Supported by an alliance of long-standing strategic partners, MAPCP improves the capabilities of schools to provide self-management education and health systems to deliver high quality, guideline-based care. This work is supported by recent policy actions, including a Medicaid State Plan Amendment that covers home visit services for children enrolled in MO HealthNet. The proposed plans for EH19-1902 call for using big data and mobile applications to enhance decision-making of clinic teams with information from community-based providers, such as school nurses and home visitors. Additionally, MAPCP’s proposed strategies expand linkages between public health and health care through a central referral system for self-management education and home environmental assessments.
The MAPCP will implement, evaluate and improve activities across all six evidence-based strategies of the EXHALE framework: (1) self-management education, (2) smoking, (3) home environment assessments, (4) guidelines-based medical management, (5) care coordination and (6) environmental policy. By focusing multi-component strategies in selected communities (known as Childhood Asthma Linkages in Missouri communities), MAPCP will contribute to the CDC’s national CCARE goal of preventing hospitalizations and emergency department visits among children. The proposed workplan calls for delivering results by:
• coordinating EXHALE efforts in St. Louis, Kansas City, Springfield and rural counties,
• analyzing health plan claims data to support clinical quality improvement,
• leveraging health plan case management to support families and children,
• expanding access to home-based services to reduce environmental triggers, and
• supporting care coordination roles for school nurses and community health workers.

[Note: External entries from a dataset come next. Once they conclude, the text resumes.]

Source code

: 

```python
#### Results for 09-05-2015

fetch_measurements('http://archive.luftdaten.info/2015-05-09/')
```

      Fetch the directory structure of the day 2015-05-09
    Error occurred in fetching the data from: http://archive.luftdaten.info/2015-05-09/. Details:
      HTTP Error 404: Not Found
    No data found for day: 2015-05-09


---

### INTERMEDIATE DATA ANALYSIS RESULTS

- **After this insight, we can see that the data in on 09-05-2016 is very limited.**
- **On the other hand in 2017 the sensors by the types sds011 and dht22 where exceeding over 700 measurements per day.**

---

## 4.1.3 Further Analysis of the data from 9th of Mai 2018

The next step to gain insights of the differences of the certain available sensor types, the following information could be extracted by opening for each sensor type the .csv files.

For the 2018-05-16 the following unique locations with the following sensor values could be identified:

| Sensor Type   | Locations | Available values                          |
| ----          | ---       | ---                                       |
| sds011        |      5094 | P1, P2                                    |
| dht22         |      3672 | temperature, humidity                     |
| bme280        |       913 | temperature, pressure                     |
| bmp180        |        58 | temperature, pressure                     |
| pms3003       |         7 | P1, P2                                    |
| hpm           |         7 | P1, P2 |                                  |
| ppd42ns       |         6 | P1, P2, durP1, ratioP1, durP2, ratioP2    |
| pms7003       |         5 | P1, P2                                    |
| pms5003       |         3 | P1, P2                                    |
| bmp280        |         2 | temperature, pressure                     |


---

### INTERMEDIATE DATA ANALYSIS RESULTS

The MAPCP’s robust capacity for evaluation is made possible by many partners that contribute data and collaborate to prioritize activities. Consistent with utilization-focused theory, evaluation projects are designed to generate results are meaningful to real users and contribute directly to continuous quality improvement. Surveillance, partnerships, and communications are other organizational strengths that enable pursuit of excellence and achievement of long-term outcomes – better asthma care, lower costs, and improved health status. Past and future success is supported by a strong leadership team with expertise in asthma care improvement and public health program management, including eighteen consecutive years in service to MAPCP’s growth and development.